- **TO DO**:
Without any images, write the data out exactly as it appears.
(LISTED RECORDS begins)
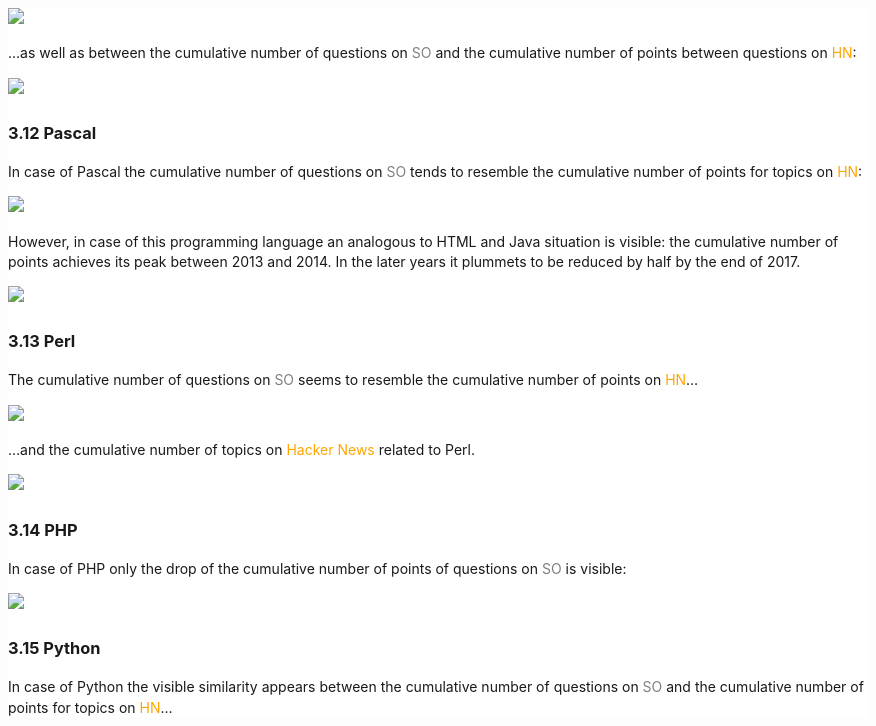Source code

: ![](readme_vis/plots/20180602_javascript_so_cnt_sum_cum_hn_all_cnt_sum_cum_double.png)

…as well as between the cumulative number of questions on
<span style="color:grey">SO</span> and the cumulative number of points
between questions on
<span style="color:orange">HN</span>:

![](readme_vis/plots/20180602_javascript_so_cnt_sum_cum_hn_all_score_sum_cum_double.png)

### 3.12 Pascal

In case of Pascal the cumulative number of questions on
<span style="color:grey">SO</span> tends to resemble the cumulative
number of points for topics on
<span style="color:orange">HN</span>:

![](readme_vis/plots/20180602_pascal_so_cnt_sum_cum_hn_all_score_sum_cum_double.png)

However, in case of this programming language an analogous to HTML and
Java situation is visible: the cumulative number of points achieves its
peak between 2013 and 2014. In the later years it plummets to be reduced
by half by the end of
2017.

![](readme_vis/plots/20180602_pascal_so_score_sum_cum_hn_all_score_sum_cum_double.png)

### 3.13 Perl

The cumulative number of questions on <span style="color:grey">SO</span>
seems to resemble the cumulative number of points on
<span style="color:orange">HN</span>…

![](readme_vis/plots/20180602_perl_so_cnt_sum_cum_hn_all_score_sum_cum_double.png)

…and the cumulative number of topics on
<span style="color:orange">Hacker News</span> related to
Perl.

![](readme_vis/plots/20180602_perl_so_cnt_sum_cum_hn_all_cnt_sum_cum_double.png)

### 3.14 PHP

In case of PHP only the drop of the cumulative number of points of
questions on <span style="color:grey">SO</span> is
visible:

![](readme_vis/plots/20180602_php_so_score_sum_cum_hn_all_score_sum_cum_double.png)

### 3.15 Python

In case of Python the visible similarity appears between the cumulative
number of questions on <span style="color:grey">SO</span> and the
cumulative number of points for topics on
<span style="color:orange">HN</span>…
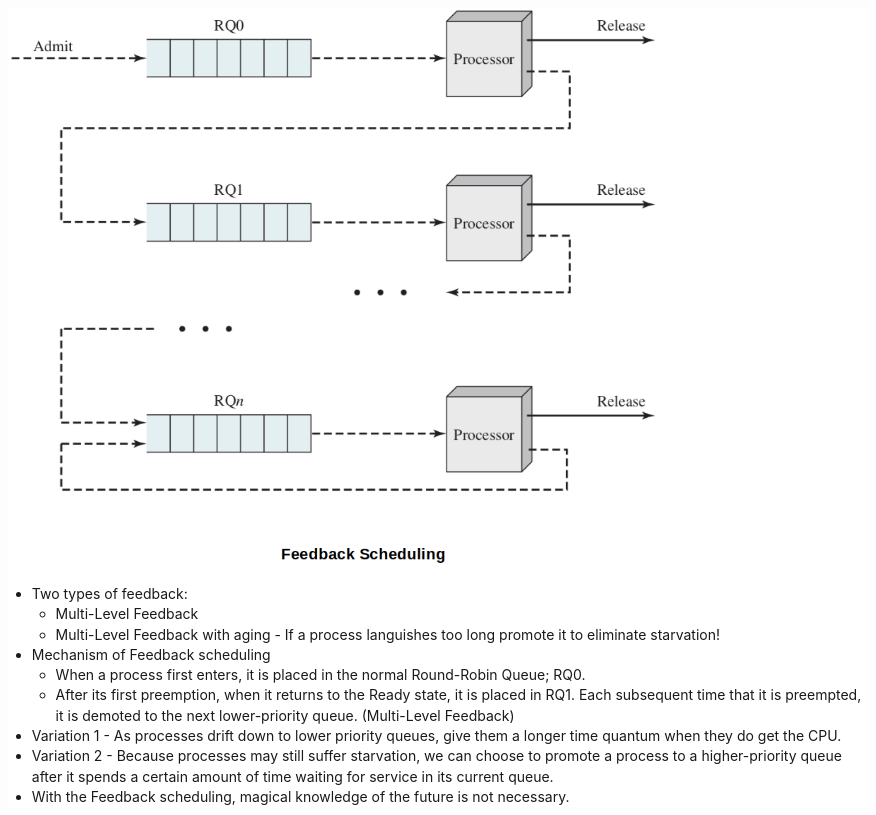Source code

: <img src="./img/feedback-scheduling.png" alt="feedback-scheduling" width="650">



* Two types of feedback:
  * Multi-Level Feedback
  * Multi-Level Feedback with aging - If a process languishes too long promote it to eliminate starvation!
* Mechanism of Feedback scheduling
  * When a process first enters, it is placed in the normal Round-Robin Queue; RQ0.
  * After its first preemption, when it returns to the Ready state, it is placed in RQ1. Each subsequent time that it is preempted, it is demoted to the next lower-priority queue. (Multi-Level Feedback)
* Variation 1 - As processes drift down to lower priority queues, give them a longer time quantum when they do get the CPU.
* Variation 2 - Because processes may still suffer starvation, we can choose to promote a process to a higher-priority queue after it spends a certain amount of time waiting for service in its current queue.
* With the Feedback scheduling, magical knowledge of the future is not necessary.

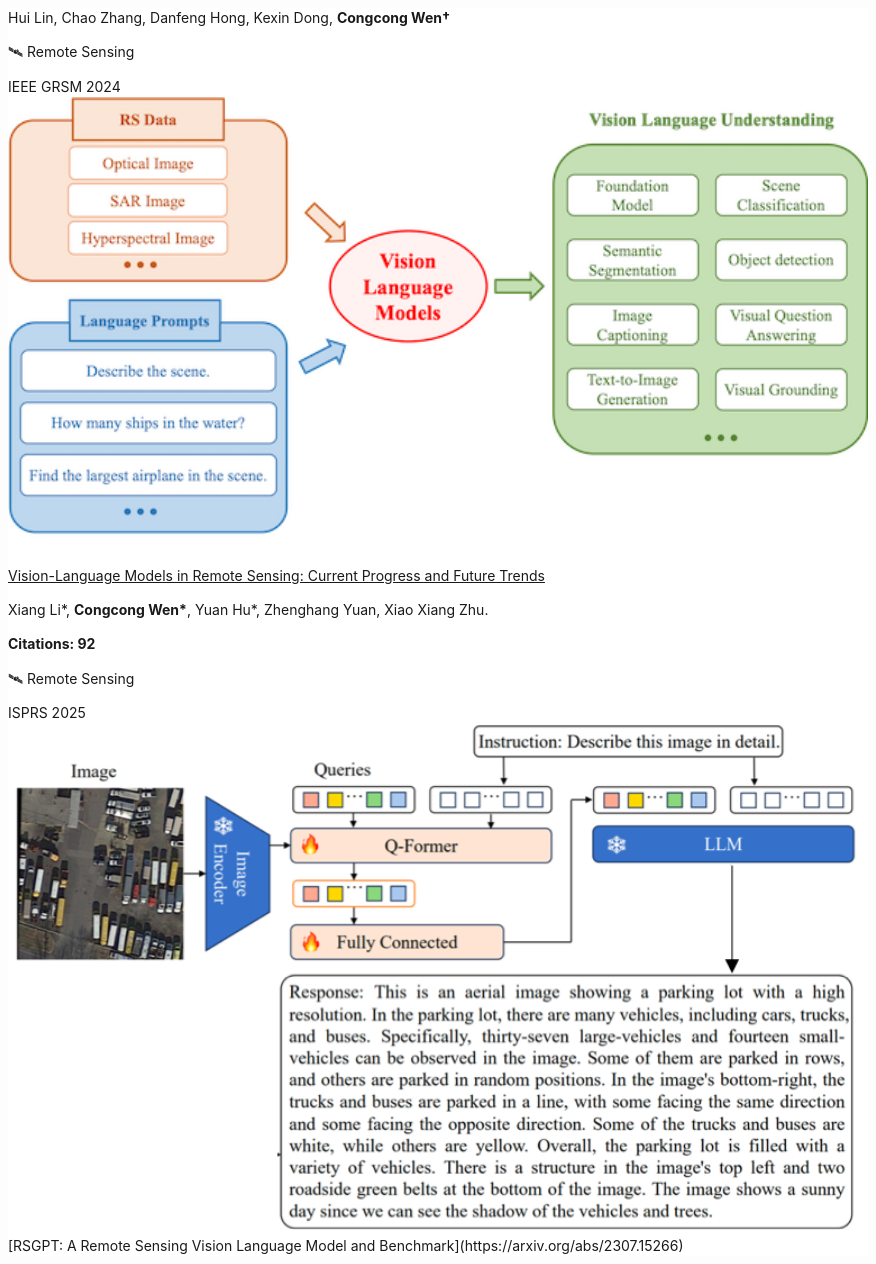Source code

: Hui Lin, Chao Zhang, Danfeng Hong, Kexin Dong, **Congcong Wen†**



<p> 🛰️ Remote Sensing</p>

</div> </div>


<div class='paper-box'><div class='paper-box-image'><div><div class="badge">IEEE GRSM 2024</div><img src='images/RSVLM_GRSM.png' alt="sym" width="100%"></div></div>
<div class='paper-box-text' markdown="1">

[Vision-Language Models in Remote Sensing: Current Progress and Future Trends](https://ieeexplore.ieee.org/document/10506064)

Xiang Li\*, **Congcong Wen\***, Yuan Hu\*, Zhenghang Yuan, Xiao Xiang Zhu.

<p><strong><span class="show_paper_citations" data="DhtAFkwAAAAJ:ALROH1vI_8AC"> Citations: 92</span></strong></p>

<p> 🛰️ Remote Sensing</p>

</div>
</div>

<div class='paper-box'> <div class='paper-box-image'> <div> <div class="badge">ISPRS 2025</div> <img src='images/RSGPT_ArXiv.png' alt="sym" width="100%"> </div> </div> <div class='paper-box-text' markdown="1">
[RSGPT: A Remote Sensing Vision Language Model and Benchmark](https://arxiv.org/abs/2307.15266)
(LISTED RECORDS ends)
- **SOLUTION**:
Source code

: ![](readme_vis/plots/20180602_javascript_so_cnt_sum_cum_hn_all_cnt_sum_cum_double.png)

…as well as between the cumulative number of questions on
<span style="color:grey">SO</span> and the cumulative number of points
between questions on
<span style="color:orange">HN</span>:

![](readme_vis/plots/20180602_javascript_so_cnt_sum_cum_hn_all_score_sum_cum_double.png)

### 3.12 Pascal

In case of Pascal the cumulative number of questions on
<span style="color:grey">SO</span> tends to resemble the cumulative
number of points for topics on
<span style="color:orange">HN</span>:

![](readme_vis/plots/20180602_pascal_so_cnt_sum_cum_hn_all_score_sum_cum_double.png)

However, in case of this programming language an analogous to HTML and
Java situation is visible: the cumulative number of points achieves its
peak between 2013 and 2014. In the later years it plummets to be reduced
by half by the end of
2017.

![](readme_vis/plots/20180602_pascal_so_score_sum_cum_hn_all_score_sum_cum_double.png)

### 3.13 Perl

The cumulative number of questions on <span style="color:grey">SO</span>
seems to resemble the cumulative number of points on
<span style="color:orange">HN</span>…

![](readme_vis/plots/20180602_perl_so_cnt_sum_cum_hn_all_score_sum_cum_double.png)

…and the cumulative number of topics on
<span style="color:orange">Hacker News</span> related to
Perl.

![](readme_vis/plots/20180602_perl_so_cnt_sum_cum_hn_all_cnt_sum_cum_double.png)

### 3.14 PHP

In case of PHP only the drop of the cumulative number of points of
questions on <span style="color:grey">SO</span> is
visible:

![](readme_vis/plots/20180602_php_so_score_sum_cum_hn_all_score_sum_cum_double.png)

### 3.15 Python

In case of Python the visible similarity appears between the cumulative
number of questions on <span style="color:grey">SO</span> and the
cumulative number of points for topics on
<span style="color:orange">HN</span>…
Source code

: <img src="./img/feedback-scheduling.png" alt="feedback-scheduling" width="650">



* Two types of feedback:
  * Multi-Level Feedback
  * Multi-Level Feedback with aging - If a process languishes too long promote it to eliminate starvation!
* Mechanism of Feedback scheduling
  * When a process first enters, it is placed in the normal Round-Robin Queue; RQ0.
  * After its first preemption, when it returns to the Ready state, it is placed in RQ1. Each subsequent time that it is preempted, it is demoted to the next lower-priority queue. (Multi-Level Feedback)
* Variation 1 - As processes drift down to lower priority queues, give them a longer time quantum when they do get the CPU.
* Variation 2 - Because processes may still suffer starvation, we can choose to promote a process to a higher-priority queue after it spends a certain amount of time waiting for service in its current queue.
* With the Feedback scheduling, magical knowledge of the future is not necessary.

Source code

: Hui Lin, Chao Zhang, Danfeng Hong, Kexin Dong, **Congcong Wen†**



<p> 🛰️ Remote Sensing</p>

</div> </div>


<div class='paper-box'><div class='paper-box-image'><div><div class="badge">IEEE GRSM 2024</div><img src='images/RSVLM_GRSM.png' alt="sym" width="100%"></div></div>
<div class='paper-box-text' markdown="1">

[Vision-Language Models in Remote Sensing: Current Progress and Future Trends](https://ieeexplore.ieee.org/document/10506064)

Xiang Li\*, **Congcong Wen\***, Yuan Hu\*, Zhenghang Yuan, Xiao Xiang Zhu.

<p><strong><span class="show_paper_citations" data="DhtAFkwAAAAJ:ALROH1vI_8AC"> Citations: 92</span></strong></p>

<p> 🛰️ Remote Sensing</p>

</div>
</div>

<div class='paper-box'> <div class='paper-box-image'> <div> <div class="badge">ISPRS 2025</div> <img src='images/RSGPT_ArXiv.png' alt="sym" width="100%"> </div> </div> <div class='paper-box-text' markdown="1">
[RSGPT: A Remote Sensing Vision Language Model and Benchmark](https://arxiv.org/abs/2307.15266)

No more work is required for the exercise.